To their credit, David Benioff and D.B. Weiss made the queer sexuality of these characters more explicit than it is in the books. For his part, George R.R. Martin has been resistant to adding gay characters to the series. “I’m not going to do it just for the sake of doing it,” he said at a book convention in 2014. “If the plot lends itself to that, if one of my viewpoint characters is in a situation, then I’m not going to shy away from it, but you can’t just insert things because everyone wants to see them.”

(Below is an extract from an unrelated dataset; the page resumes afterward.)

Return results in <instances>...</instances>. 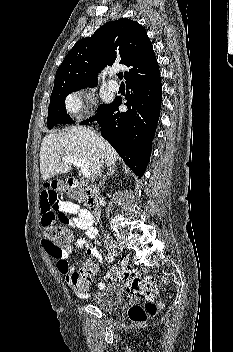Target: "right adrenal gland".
I'll return each instance as SVG.
<instances>
[{"instance_id": "obj_1", "label": "right adrenal gland", "mask_w": 233, "mask_h": 352, "mask_svg": "<svg viewBox=\"0 0 233 352\" xmlns=\"http://www.w3.org/2000/svg\"><path fill=\"white\" fill-rule=\"evenodd\" d=\"M115 171H116L115 166L110 167V168L108 169V172L106 173V175H104V177H103V179H102L100 185L103 186V185L105 184L106 178H107L108 176L113 175V174L115 173Z\"/></svg>"}]
</instances>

But it’s not just that everyone wants to see them — it’s a matter of making sexual orientation explicit in a world where it is already implicit. What has drawn so many fans into Game of Thrones, gay and straight alike, is that it represents an immersive and well-crafted universe that has parallels to our own, but with dragons, resurrections, and the majestic beauty of Daario Naharas’s naked ass. Depicting gay characters as a part of that universe, outside of having their faces bashed in or their gorgeous faces defiled, just adds to its verisimilitude. And while Yara and Ellaria are great, they’re both still in peril, and if lesbian sci-fi and fantasy fans lose one more of their characters they’re going to go all Xena: Warrior Princess on someone. 

Now that Loras is a pile of smoldering ash in the middle of King’s Landing, gay fans need someone they can get behind. But it’s hard to imagine the show adding any more major characters, gay or otherwise, this late in the game. It would also be difficult to retrofit an existing character with a newly revealed orientation, as J.K. Rowling did with Dumbledore after the Harry Potter series was over. Though there's always Robert Baratheon's bastard, Gendry, who might be able to come out of the closet and start a nice life with a Dothraki he met somewhere between Volantis and Myr, if he ever stops rowing.